◆ **TASK BRIEF**: Among the entries, find the lines with the string "Показать" and report them.

◆ **RECORDS FOR THE TASK**:
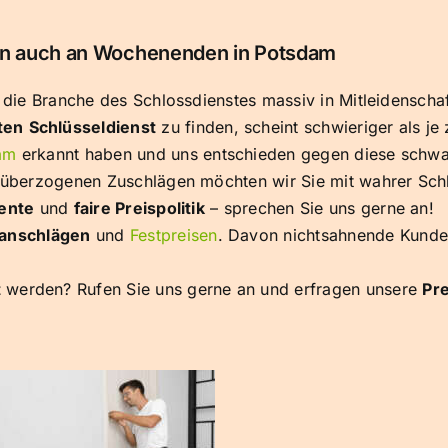
sen auch an Wochenenden in Potsdam
t die Branche des Schlossdienstes massiv in Mitleidensch
ten
Schlüsseldienst
zu finden, scheint schwieriger als je 
am
erkannt haben und uns entschieden gegen diese schwa
d überzogenen Zuschlägen möchten wir Sie mit wahrer Schl
ente
und
faire Preispolitik
– sprechen Sie uns gerne an!
anschlägen
und
Festpreisen
. Davon nichtsahnende Kunden
t
werden? Rufen Sie uns gerne an und erfragen unsere
Pr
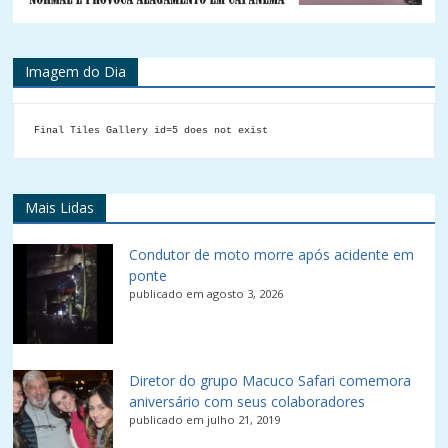
Imagem do Dia
Final Tiles Gallery id=5 does not exist
Mais Lidas
Condutor de moto morre após acidente em
ponte
publicado em agosto 3, 2026
Diretor do grupo Macuco Safari comemora
aniversário com seus colaboradores
publicado em julho 21, 2019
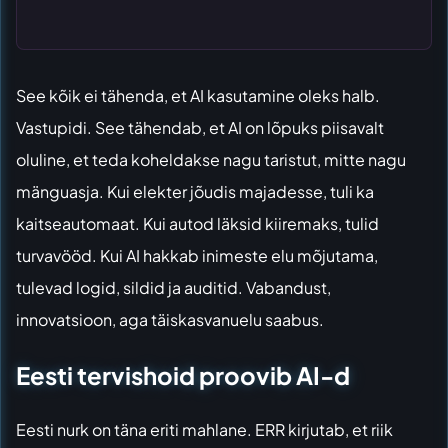
See kõik ei tähenda, et AI kasutamine oleks halb.
Vastupidi. See tähendab, et AI on lõpuks piisavalt
oluline, et teda koheldakse nagu taristut, mitte nagu
mänguasja. Kui elekter jõudis majadesse, tuli ka
kaitseautomaat. Kui autod läksid kiiremaks, tulid
turvavööd. Kui AI hakkab inimeste elu mõjutama,
tulevad logid, sildid ja auditid. Vabandust,
innovatsioon, aga täiskasvanuelu saabus.
Eesti tervishoid proovib AI-d
Eesti nurk on täna eriti mahlane.
ERR kirjutab, et riik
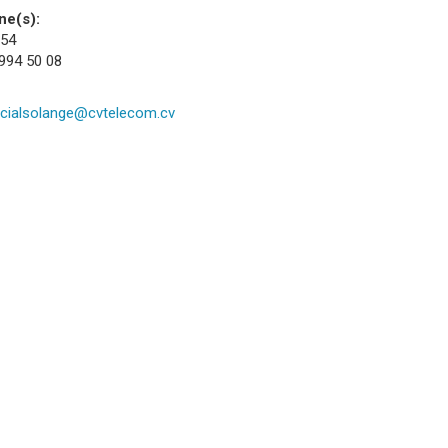
ne(s):
 54
 994 50 08
ncialsolange@cvtelecom.cv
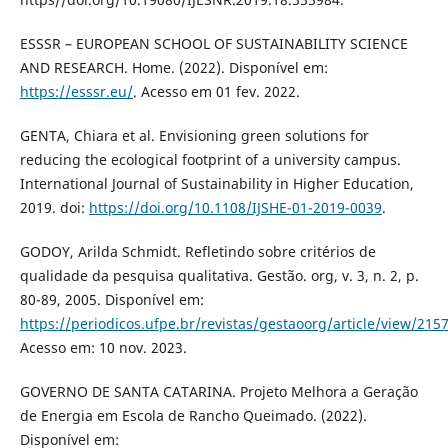
ESSSR – EUROPEAN SCHOOL OF SUSTAINABILITY SCIENCE
AND RESEARCH. Home. (2022). Disponível em:
https://esssr.eu/
. Acesso em 01 fev. 2022.
GENTA, Chiara et al. Envisioning green solutions for
reducing the ecological footprint of a university campus.
International Journal of Sustainability in Higher Education,
2019. doi:
https://doi.org/10.1108/IJSHE-01-2019-0039
.
GODOY, Arilda Schmidt. Refletindo sobre critérios de
qualidade da pesquisa qualitativa. Gestão. org, v. 3, n. 2, p.
80-89, 2005. Disponível em:
https://periodicos.ufpe.br/revistas/gestaoorg/article/view/215
Acesso em: 10 nov. 2023.
GOVERNO DE SANTA CATARINA. Projeto Melhora a Geração
de Energia em Escola de Rancho Queimado. (2022).
Disponível em:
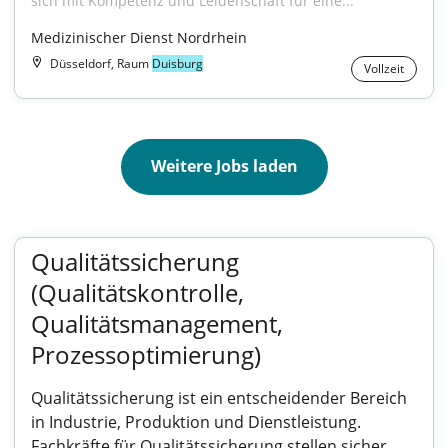
sich mit Kompetenz und Leidenschaft für eine...
Medizinischer Dienst Nordrhein
Düsseldorf, Raum
Duisburg
Vollzeit
Weitere Jobs laden
Qualitätssicherung
(Qualitätskontrolle,
Qualitätsmanagement,
Prozessoptimierung)
Qualitätssicherung ist ein entscheidender Bereich
in Industrie, Produktion und Dienstleistung.
Fachkräfte für Qualitätssicherung stellen sicher,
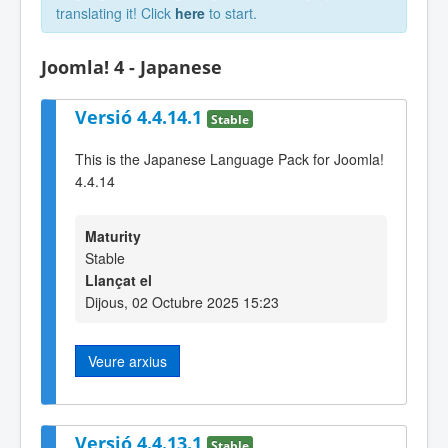
translating it! Click
here
to start.
Joomla! 4 - Japanese
Versió 4.4.14.1
Stable
This is the Japanese Language Pack for Joomla!
4.4.14
Maturity
Stable
Llançat el
Dijous, 02 Octubre 2025 15:23
Veure arxius
Versió 4.4.13.1
Stable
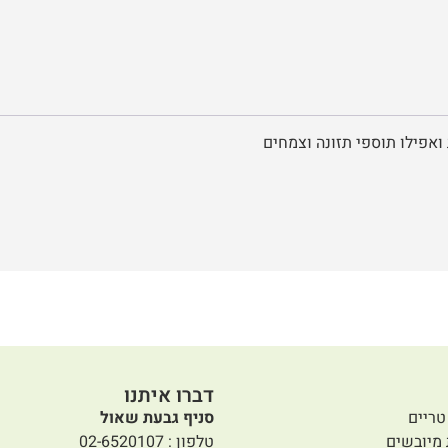
ואפילו תוספי תזונה וצמחים
דברו איתנו
טריים
סניף גבעת שאול
 מיובשים
טלפון : 02-6520107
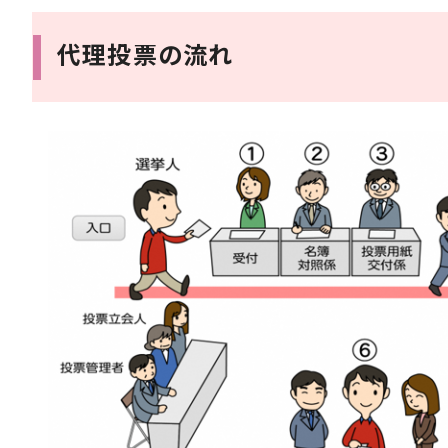
代理投票の流れ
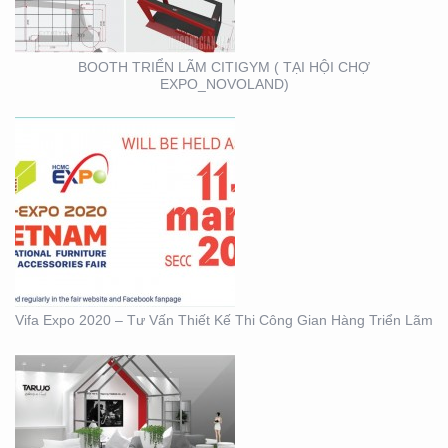
TRIỂN LÃM
BOOTH TRIỂN LÃM CITIGYM ( TẠI HỘI CHỢ
EXPO_NOVOLAND)
BOOTH KIM NGƯU
(TARUJO) – TRIỂN
LÃMVIỆT BUILD 12-2019
Vifa Expo 2020 – Tư Vấn Thiết Kế Thi Công Gian Hàng Triển Lãm
BOOTH INNOMATZ –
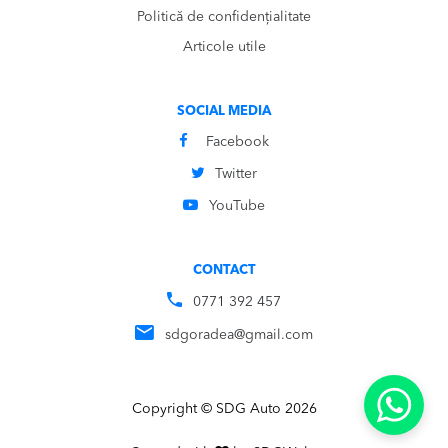
Politică de confidențialitate
Articole utile
SOCIAL MEDIA
Facebook
Twitter
YouTube
CONTACT
0771 392 457
sdgoradea@gmail.com
Copyright © SDG Auto 2026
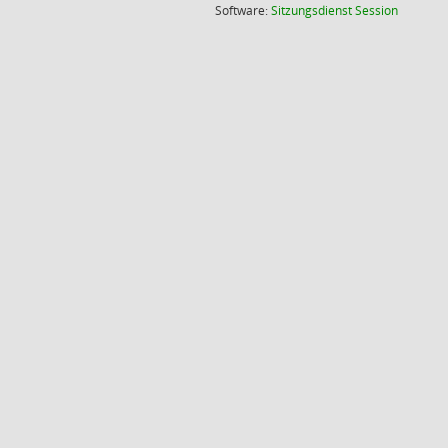
(Wird in
Software:
Sitzungsdienst
Session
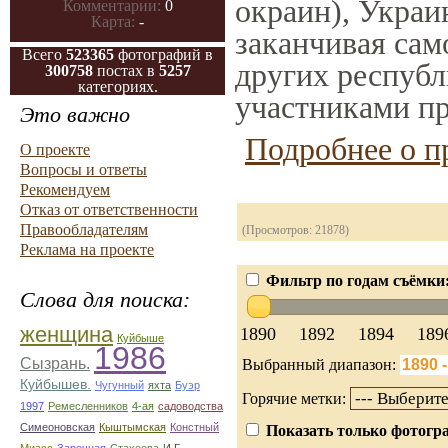
окраин), Украи
Комментарии:
0
Карта:
-
заканчивая само
Всего
523365
фотографий в
других республ
300758
постах в
5257
категориях.
участниками пр
Это важно
Подробнее о п
О проекте
Вопросы и ответы
Рекомендуем
Отказ от ответственности
Правообладателям
(Просмотров: 21878)
Реклама на проекте
Фильтр по годам съёмки
Слова для поиска:
женщина
1890
1892
1894
189
Куйбыше
1986
Сызрань.
Выбранный диапазон:
Куйбышев.
Чугунный
яхта
Буэр
Горячие метки:
1997
Ремесленников
4-ая
садоводства
Симеоновская
Кыштымская
Констный
Показать только фотогра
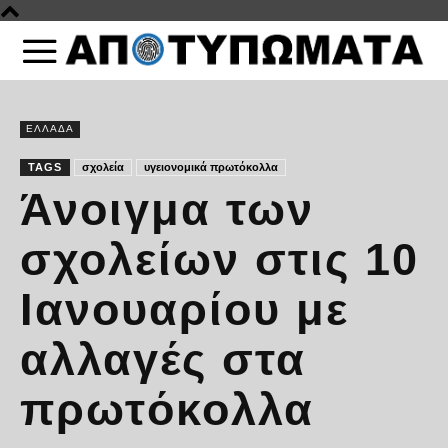
ΕΛΛΑΔΑ
TAGS
σχολεία
υγειονομικά πρωτόκολλα
Άνοιγμα των
σχολείων στις 10
Ιανουαρίου με
αλλαγές στα
πρωτόκολλα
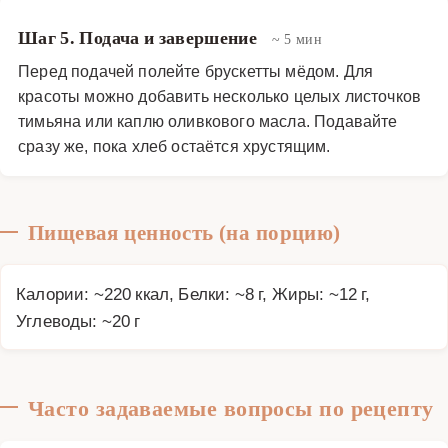
Шаг 5. Подача и завершение
~ 5 мин
Перед подачей полейте брускетты мёдом. Для
красоты можно добавить несколько целых листочков
тимьяна или каплю оливкового масла. Подавайте
сразу же, пока хлеб остаётся хрустящим.
Пищевая ценность (на порцию)
Калории: ~220 ккал, Белки: ~8 г, Жиры: ~12 г,
Углеводы: ~20 г
Часто задаваемые вопросы по рецепту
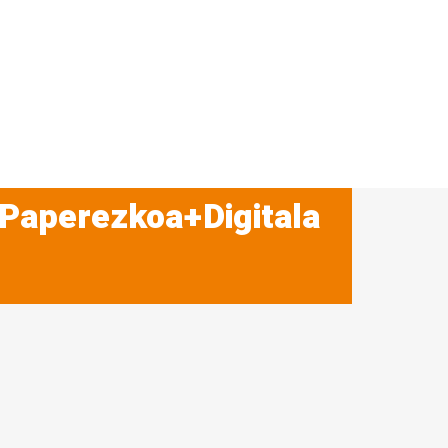
 Paperezkoa+Digitala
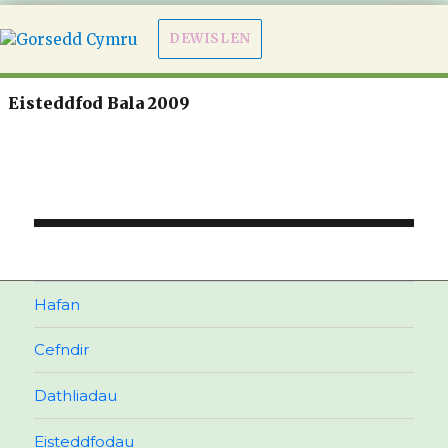
DEWISLEN
Eisteddfod Bala 2009
Llywio
cofnod
Hafan
Cefndir
Dathliadau
Eisteddfodau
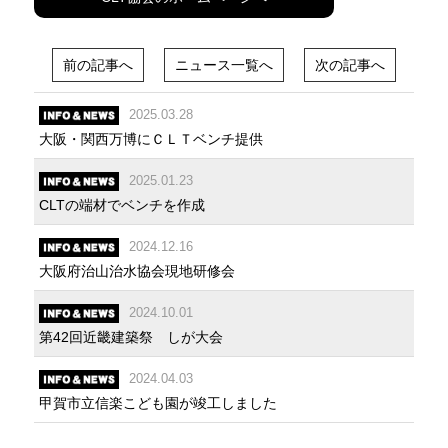
前の記事へ
ニュース一覧へ
次の記事へ
2025.03.28
大阪・関西万博にＣＬＴベンチ提供
2025.01.23
CLTの端材でベンチを作成
2024.12.16
大阪府治山治水協会現地研修会
2024.10.01
第42回近畿建築祭 しが大会
2024.04.03
甲賀市立信楽こども園が竣工しました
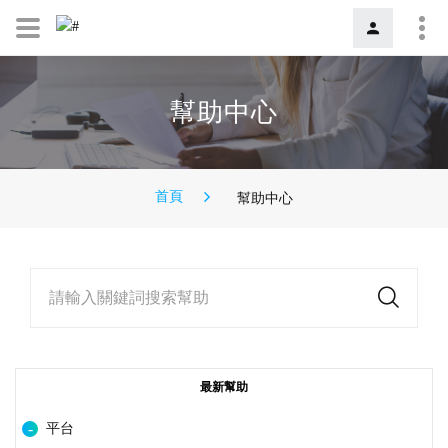
幫助中心
首頁
幫助中心
請輸入關鍵詞搜索幫助
最新幫助
平台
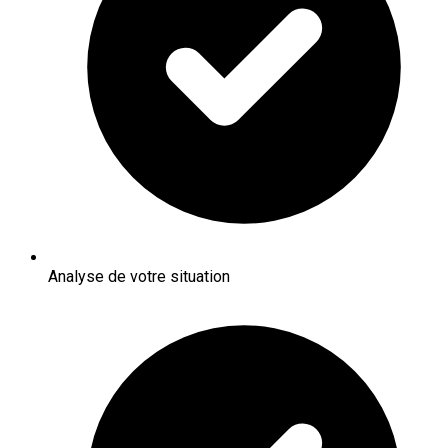
Analyse de votre situation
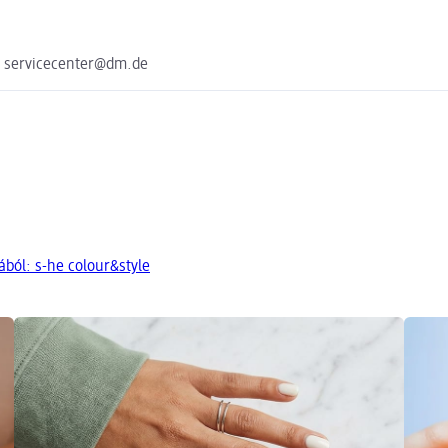
e servicecenter@dm.de
ból: s-he colour&style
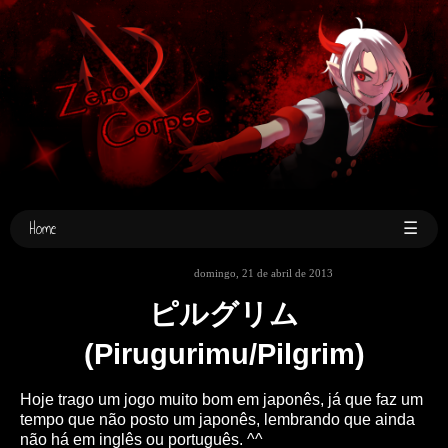
Home
☰
domingo, 21 de abril de 2013
ピルグリム
(Pirugurimu/Pilgrim)
Hoje trago um jogo muito bom em japonês, já que faz um
tempo que não posto um japonês, lembrando que ainda
não há em inglês ou português. ^^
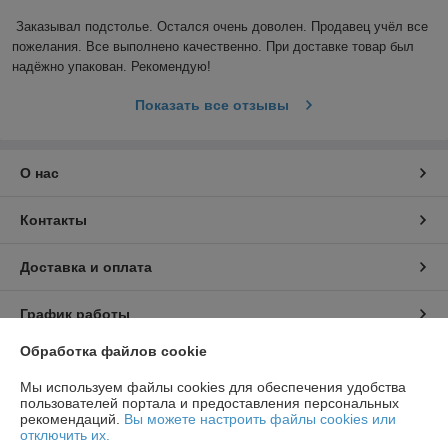
Заказывал подстолье. Остался очень доволен. Продавец учёл все 
пожелания. Все выполнено качественно. При доставке товар был 
надёжно упакован. Рекомендую! 
Показать все отзывы
О нас
Контакты
Доставка и оплата
График работы
Обработка файлов cookie
Полная версия сайта
Мы используем файлы cookies для обеспечения удобства
пользователей портала и предоставления персональных
Политика обработки cookies
рекомендаций.
Вы можете настроить файлы cookies или
отключить их.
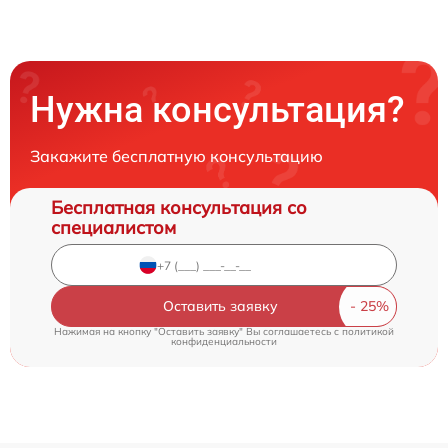
Нужна консультация?
Закажите бесплатную консультацию
Бесплатная консультация со
специалистом
Оставить заявку
Нажимая на кнопку "Оставить заявку" Вы соглашаетесь c
политикой
конфиденциальности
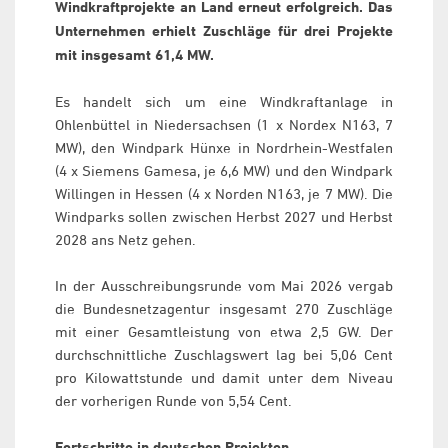
Windkraftprojekte an Land erneut erfolgreich. Das
Unternehmen erhielt Zuschläge für drei Projekte
mit insgesamt 61,4 MW.
Es handelt sich um eine Windkraftanlage in
Ohlenbüttel in Niedersachsen (1 x Nordex N163, 7
MW), den Windpark Hünxe in Nordrhein-Westfalen
(4 x Siemens Gamesa, je 6,6 MW) und den Windpark
Willingen in Hessen (4 x Norden N163, je 7 MW). Die
Windparks sollen zwischen Herbst 2027 und Herbst
2028 ans Netz gehen.
In der Ausschreibungsrunde vom Mai 2026 vergab
die Bundesnetzagentur insgesamt 270 Zuschläge
mit einer Gesamtleistung von etwa 2,5 GW. Der
durchschnittliche Zuschlagswert lag bei 5,06 Cent
pro Kilowattstunde und damit unter dem Niveau
der vorherigen Runde von 5,54 Cent.
Fortschritte in deutschen Projekten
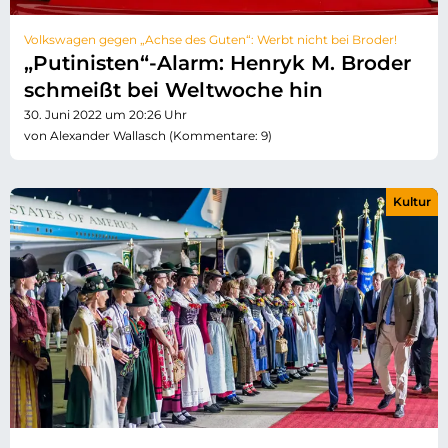
Volkswagen gegen „Achse des Guten“: Werbt nicht bei Broder!
„Putinisten“-Alarm: Henryk M. Broder
schmeißt bei Weltwoche hin
30. Juni 2022 um 20:26 Uhr
von Alexander Wallasch (Kommentare: 9)
Kultur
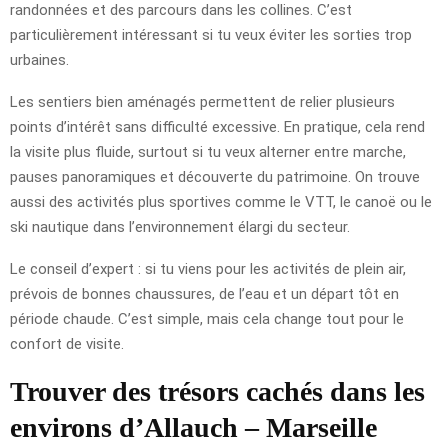
randonnées et des parcours dans les collines. C’est
particulièrement intéressant si tu veux éviter les sorties trop
urbaines.
Les sentiers bien aménagés permettent de relier plusieurs
points d’intérêt sans difficulté excessive. En pratique, cela rend
la visite plus fluide, surtout si tu veux alterner entre marche,
pauses panoramiques et découverte du patrimoine. On trouve
aussi des activités plus sportives comme le VTT, le canoë ou le
ski nautique dans l’environnement élargi du secteur.
Le conseil d’expert : si tu viens pour les activités de plein air,
prévois de bonnes chaussures, de l’eau et un départ tôt en
période chaude. C’est simple, mais cela change tout pour le
confort de visite.
Trouver des trésors cachés dans les
environs d’Allauch – Marseille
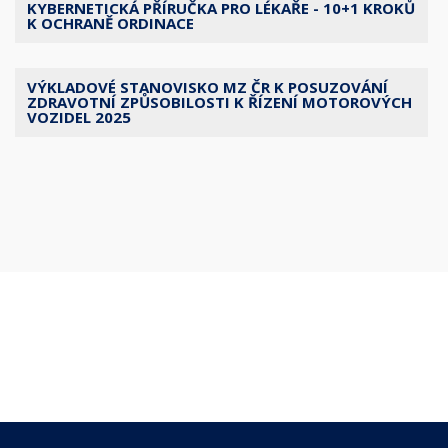
KYBERNETICKÁ PŘÍRUČKA PRO LÉKAŘE - 10+1 KROKŮ
K OCHRANĚ ORDINACE
VÝKLADOVÉ STANOVISKO MZ ČR K POSUZOVÁNÍ
ZDRAVOTNÍ ZPŮSOBILOSTI K ŘÍZENÍ MOTOROVÝCH
VOZIDEL 2025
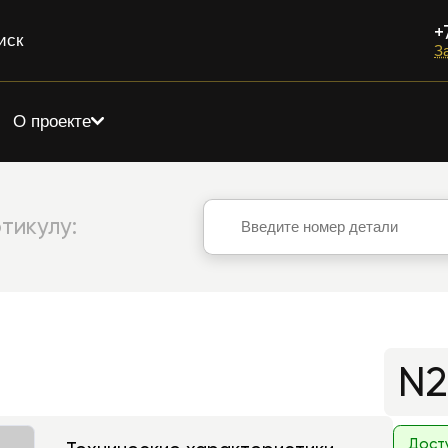
+
иск
З
О проекте
тикулу:
N2
Дост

◆ **WORKED SOLUTION**:
Показать только фотогра
Показать все отзывы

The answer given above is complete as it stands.